The LORD said to Abram after Lot had parted from him, “Lift up your eyes from where you are and look north and south, east and west. All the land that you see I will give to you and your offspring forever. I will make your offspring like the dust of the earth, so that if anyone could count the dust, then your offspring could be counted. Go, walk through the length and breadth of the land, for I am giving it to you.” –Genesis 13:14-17
I didn’t understand why God was having me read this passage until I got to that part. I feel like Abraham must have felt — before God gave him that promise. I feel like I’ve been living in the “leftovers”. This job that I’m leaving — it wasn’t my dream job. In fact, there were so many days that I cried for God to release me from it. There were days when I felt so hidden and so obscure and so useless there. It took being filled up with God every single day in order to not give up, to not throw in the towel. All the while, I could see Lot — over there in perfect lushness, enjoying paradise. And I’d think to myself, “Did I do the right thing? I felt like it was right at the time. I feel like I’m obeying God. But I don’t see any manifestation of what He’s promised me. And look, there’s Lot over there — living a charmed life. Why didn’t I choose the good land and give him what’s left? He’s just my nephew.”
Yeah, I’ve been there alright. I’ve waited and I’ve waited. I’ve stuck it out when I couldn’t stand it, when I hated it. Even on the days when the promise wasn’t as clear, I stayed. It was hard. And a few months ago, things started to change. I was called out of obscurity. I began to operate in a gifting I never even knew I had. And before my very eyes, the leftovers started to look a little like the lush green valley that I surrendered to Lot. Things were getting good. I didn’t have to squint and dig for His promise. Before long, I was skating through days and weeks with complete ease. I enjoyed where I was at.
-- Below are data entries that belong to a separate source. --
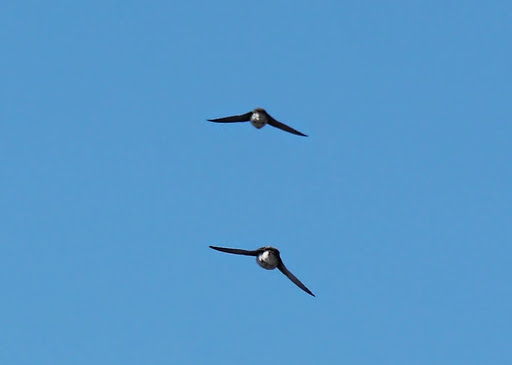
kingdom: Animalia
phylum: Chordata
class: Aves
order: Passeriformes
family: Hirundinidae
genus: Riparia
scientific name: Riparia riparia
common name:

And then it happened. I lost my job. Now I feel like Abraham must have felt when he had to part ways with Lot. Yes, I know my story doesn’t go in the same order that Abraham’s does, but stick with me. I feel like God is saying, “You’ve grown too large for the land. You can’t stay with Lot. The land can’t hold you both.”
And so… Lot and I must part ways. Do you know what Lot means? I heard it means “veil”. Abraham didn’t receive God’s promise until the veil (Lot) was torn away. And I think that’s where I’m at right now. I’m at the point of leaving behind what was really familiar and easy for me. Because that familiarity — it can’t hold me anymore. I’ve outgrown it.
And so, again, I wait. I wait for him to speak the promise like He did to Abraham. I wait for Him to give me new land — land that can support everything He’s put in me. Land that won’t constrict me or tie me down or smother me.
And my eyes become misty when I think of Him saying to me what He said to Abraham: “Go, walk through the length and breadth of the land, for I am giving it to you.” Such a promise scares me and fills me with wonder. Am I ready? I don’t feel ready. Am I ready God?